EXERCISE INPUTS:
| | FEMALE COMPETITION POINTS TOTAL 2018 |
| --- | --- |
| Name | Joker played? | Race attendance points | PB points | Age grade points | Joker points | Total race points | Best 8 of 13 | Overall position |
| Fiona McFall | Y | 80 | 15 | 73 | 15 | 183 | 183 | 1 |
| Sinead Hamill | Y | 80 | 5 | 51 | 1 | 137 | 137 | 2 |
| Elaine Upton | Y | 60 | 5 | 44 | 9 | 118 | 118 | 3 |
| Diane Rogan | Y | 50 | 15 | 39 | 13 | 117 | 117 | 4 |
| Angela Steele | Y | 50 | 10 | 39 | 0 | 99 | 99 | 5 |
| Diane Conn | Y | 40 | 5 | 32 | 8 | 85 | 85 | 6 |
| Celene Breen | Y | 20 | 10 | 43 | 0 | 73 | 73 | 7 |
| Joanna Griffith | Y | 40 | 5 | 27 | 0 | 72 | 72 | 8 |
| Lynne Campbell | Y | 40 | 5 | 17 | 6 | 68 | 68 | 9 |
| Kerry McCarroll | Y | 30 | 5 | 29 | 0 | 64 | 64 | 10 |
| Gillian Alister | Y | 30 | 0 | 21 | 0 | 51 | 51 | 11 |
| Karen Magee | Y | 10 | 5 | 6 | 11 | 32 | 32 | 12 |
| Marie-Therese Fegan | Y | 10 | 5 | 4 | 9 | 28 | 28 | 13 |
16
--
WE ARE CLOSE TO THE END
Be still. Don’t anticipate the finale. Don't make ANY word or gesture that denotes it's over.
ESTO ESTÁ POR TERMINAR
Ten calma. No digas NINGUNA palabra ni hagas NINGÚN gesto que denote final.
==
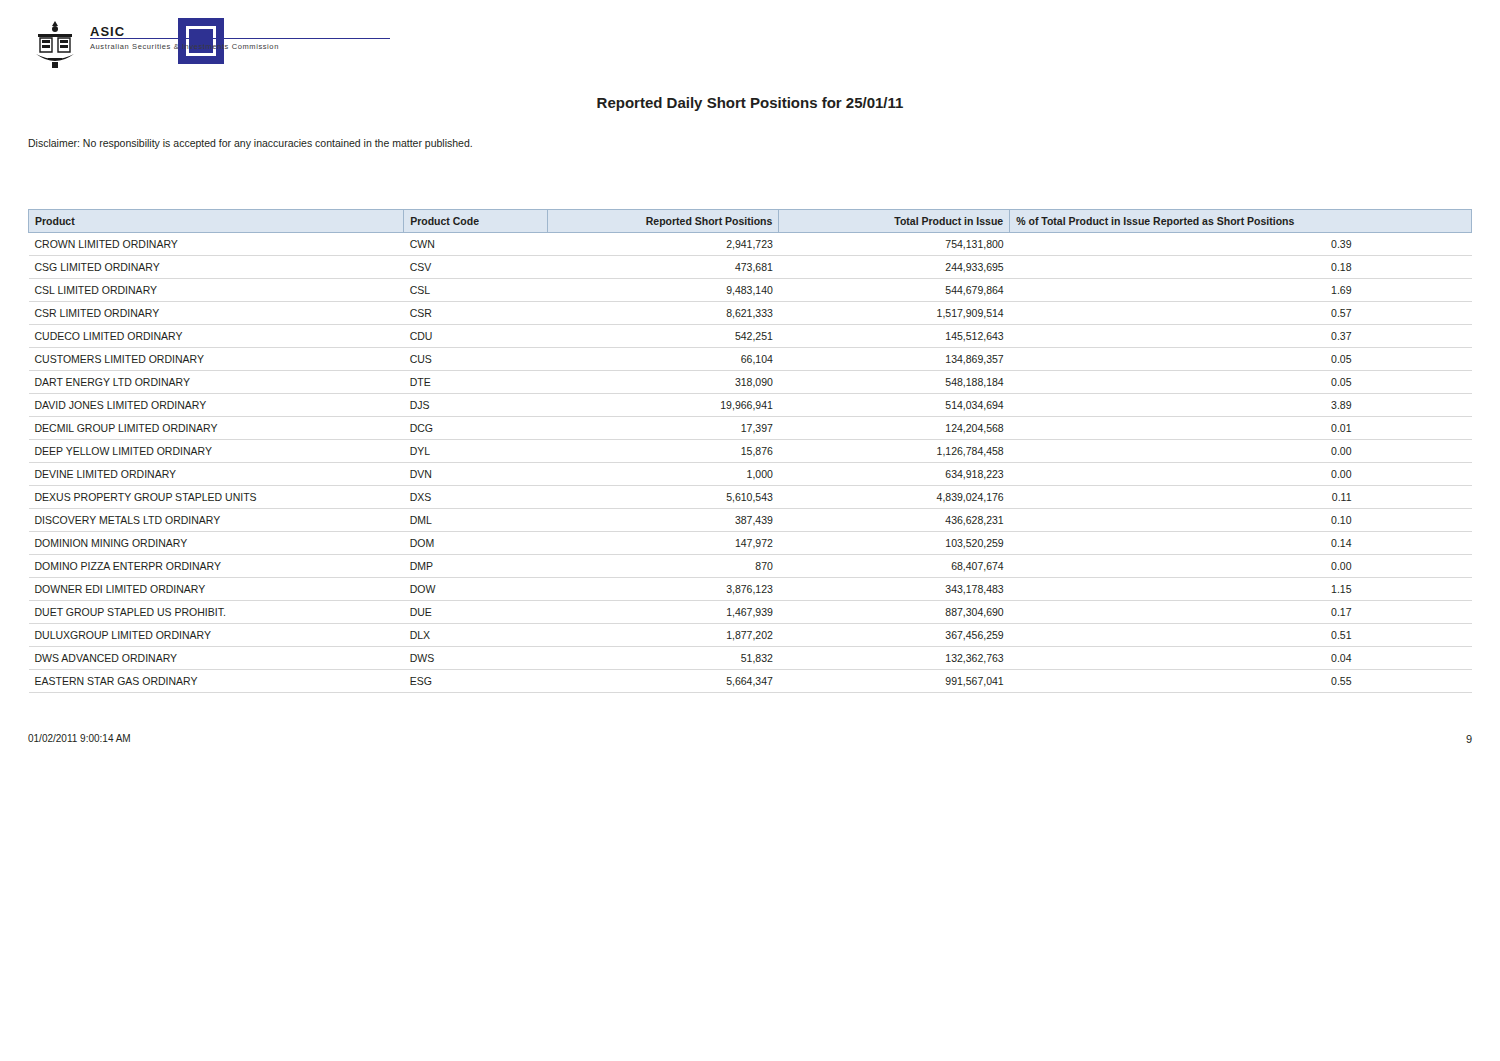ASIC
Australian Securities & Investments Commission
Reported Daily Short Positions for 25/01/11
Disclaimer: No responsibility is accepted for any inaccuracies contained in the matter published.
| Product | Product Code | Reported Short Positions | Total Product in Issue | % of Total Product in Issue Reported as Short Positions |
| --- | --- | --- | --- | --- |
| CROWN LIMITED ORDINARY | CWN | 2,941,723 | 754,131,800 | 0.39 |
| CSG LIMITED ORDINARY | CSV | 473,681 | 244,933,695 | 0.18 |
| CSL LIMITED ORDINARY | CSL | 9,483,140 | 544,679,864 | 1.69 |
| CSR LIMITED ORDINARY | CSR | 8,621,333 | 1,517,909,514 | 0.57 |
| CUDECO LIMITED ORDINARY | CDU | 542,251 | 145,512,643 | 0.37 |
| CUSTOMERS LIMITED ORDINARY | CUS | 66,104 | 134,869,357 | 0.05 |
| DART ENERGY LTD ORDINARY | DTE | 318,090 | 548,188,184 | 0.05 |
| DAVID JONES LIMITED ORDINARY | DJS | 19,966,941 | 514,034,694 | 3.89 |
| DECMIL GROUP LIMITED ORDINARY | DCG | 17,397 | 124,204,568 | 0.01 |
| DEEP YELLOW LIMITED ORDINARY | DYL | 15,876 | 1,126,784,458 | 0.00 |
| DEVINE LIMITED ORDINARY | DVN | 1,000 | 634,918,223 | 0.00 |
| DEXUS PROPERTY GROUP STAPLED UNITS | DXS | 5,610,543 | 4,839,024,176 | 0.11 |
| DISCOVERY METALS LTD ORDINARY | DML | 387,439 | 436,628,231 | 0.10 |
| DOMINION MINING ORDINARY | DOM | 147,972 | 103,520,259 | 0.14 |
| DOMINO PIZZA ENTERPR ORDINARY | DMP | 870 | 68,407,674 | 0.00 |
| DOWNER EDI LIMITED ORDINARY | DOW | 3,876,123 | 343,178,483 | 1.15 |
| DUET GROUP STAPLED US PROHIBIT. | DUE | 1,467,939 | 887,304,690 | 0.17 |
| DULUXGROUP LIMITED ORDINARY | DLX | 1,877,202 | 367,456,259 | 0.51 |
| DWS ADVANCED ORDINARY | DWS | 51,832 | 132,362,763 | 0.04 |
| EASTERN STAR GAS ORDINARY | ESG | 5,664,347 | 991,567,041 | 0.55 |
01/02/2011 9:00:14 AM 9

WHAT TO WORK ON:
Here the output must be the lines above from the line with "TOTAL 2018 |" to the line with "117 | 117 | 4 |", both included, duplicated word for word and nothing else.

PROBLEM SOLUTION:
| | FEMALE COMPETITION POINTS TOTAL 2018 |
| --- | --- |
| Name | Joker played? | Race attendance points | PB points | Age grade points | Joker points | Total race points | Best 8 of 13 | Overall position |
| Fiona McFall | Y | 80 | 15 | 73 | 15 | 183 | 183 | 1 |
| Sinead Hamill | Y | 80 | 5 | 51 | 1 | 137 | 137 | 2 |
| Elaine Upton | Y | 60 | 5 | 44 | 9 | 118 | 118 | 3 |
| Diane Rogan | Y | 50 | 15 | 39 | 13 | 117 | 117 | 4 |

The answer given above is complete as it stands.